Social Security Legislation Would Give Seniors the Pay Raise they Deserve
Congressman John Larson (right) is reintroducing his landmark Social Security expansion bill
For years, seniors have told us that they need their Social Security benefits boosted. They want fairer cost-of-living adjustments (COLAs) that reflect retirees’ true living expenses. They say it’s time for the wealthy to start paying their fair share in Social Security payroll contributions. Congressman John Larson’s Social Security 2100 Act would achieve all of that – and more. The bill would keep the system solvent for nearly the rest of this century while modestly boosting benefits – and cutting taxes for retirees. Not only do seniors and advocates support this bill, the American public has affirmed the proposals that it embodies in poll after poll, across party lines and age groups.
This morning at the U.S. Capitol, Rep. Larson announced that he is re-introducing his bill, the legislation having languished in the GOP-controlled House for four years. With a new majority in the House, the bill will finally get the consideration it deserves. Larson, the newly minted chairman of the House Social Security subcommittee, promises to hold hearings on the bill featuring testimony from experts and the public.
The Congressman decided to re-introduce his bill on President Franklin Roosevelt’s birthday. F.D.R. signed Social Security into law in 1935 to give retirees the basic income security they lacked. (At the time, many seniors were destitute and dwelled in poor houses.) Over the decades, Social Security has been expanded to benefit a wider swath of Americans. The expansions included benefits for survivors and dependents, provisions for early retirement, disability coverage, and annual cost-of-living adjustments (COLAs) to offset the effects of inflation.

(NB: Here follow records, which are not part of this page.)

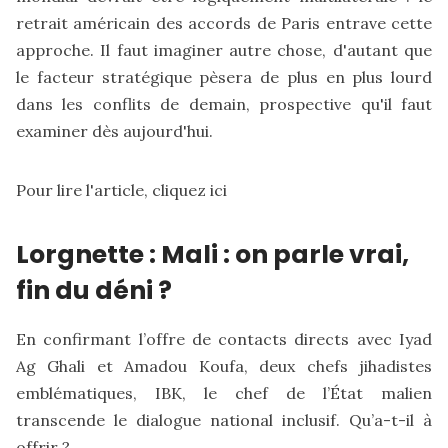
retrait américain des accords de Paris entrave cette
approche. Il faut imaginer autre chose, d'autant que
le facteur stratégique pèsera de plus en plus lourd
dans les conflits de demain, prospective qu'il faut
examiner dès aujourd'hui.
Pour lire l'article,
cliquez ici
Lorgnette : Mali : on parle vrai,
fin du déni ?
En confirmant l’offre de contacts directs avec Iyad
Ag Ghali et Amadou Koufa, deux chefs jihadistes
emblématiques, IBK, le chef de l’État malien
transcende le dialogue national inclusif. Qu’a-t-il à
offrir ?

Social Security isn’t an entitlement. It is the insurance Americans have paid for with every paycheck. It helps provide economic security for millions of Americans including seniors, people with disabilities, and children and spouses who have lost a provider. That’s why I’m working to expand Social Security. – Rep. John Larson
Champions of Social Security like John Larson know that the program must be boosted to keep pace with the country’s ever-changing needs. But conservatives have fought to reduce Social Security benefits, insisting the only way to address the system’s projected future shortfalls is to cut it. Congressman Larson’s bill is a resounding rebuke to those claims. It would keep Social Security financially sound for generations, mainly by requiring the wealthy to contribute more to the system.
Under current law, all income above $132,900 is exempt from Social Security payroll taxes. Rep. Larson’s bill adjusts the payroll wage cap so that earners with incomes exceeding $400,000 per year would continue contributing to Social Security. Eventually, the cap would be phased-out altogether. The legislation also includes a payroll tax increase of 1.2 percentage points spread over more than twenty years – the equivalent of 50 cents per week for the average wage earner.

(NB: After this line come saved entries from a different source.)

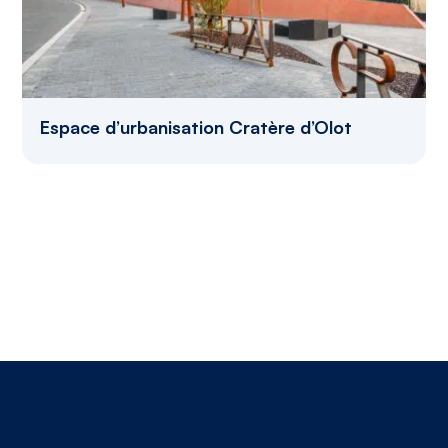
Espace d’urbanisation Cratère d’Olot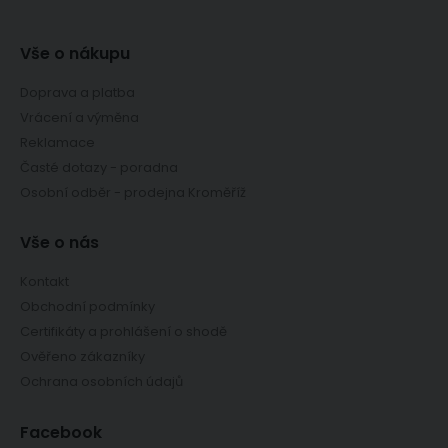
Vše o nákupu
Doprava a platba
Vrácení a výměna
Reklamace
Časté dotazy - poradna
Osobní odběr - prodejna Kroměříž
Vše o nás
Kontakt
Obchodní podmínky
Certifikáty a prohlášení o shodě
Ověřeno zákazníky
Ochrana osobních údajů
Facebook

This new revenue allows the Social Security 2100 Act to provide a much-needed boost in benefits. Among other things, the legislation:
*Provides a 2% benefit bump for all beneficiaries.
*Protects retirees against inflation with a new formula for calculating cost-of-living adjustments, the Consumer Price Index for the Elderly (CPI-E).
*Includes an increase in the special minimum benefit so that more low-wage workers qualify.
*Cuts taxes for over 12 million Social Security beneficiaries.
These improvements could make a meaningful difference for seniors living on fixed incomes. The average Social Security retirement benefit is a modest $1,461 per month, yet half of America’s seniors rely on Social Security for at least 50 percent of their income. One in five seniors depend on it for at least 90 percent of their income. The Social Security 2100 Act gives retirees the pay raise they need and deserve. It’s time for the Congress to move forward under Congressman Larson’s leadership.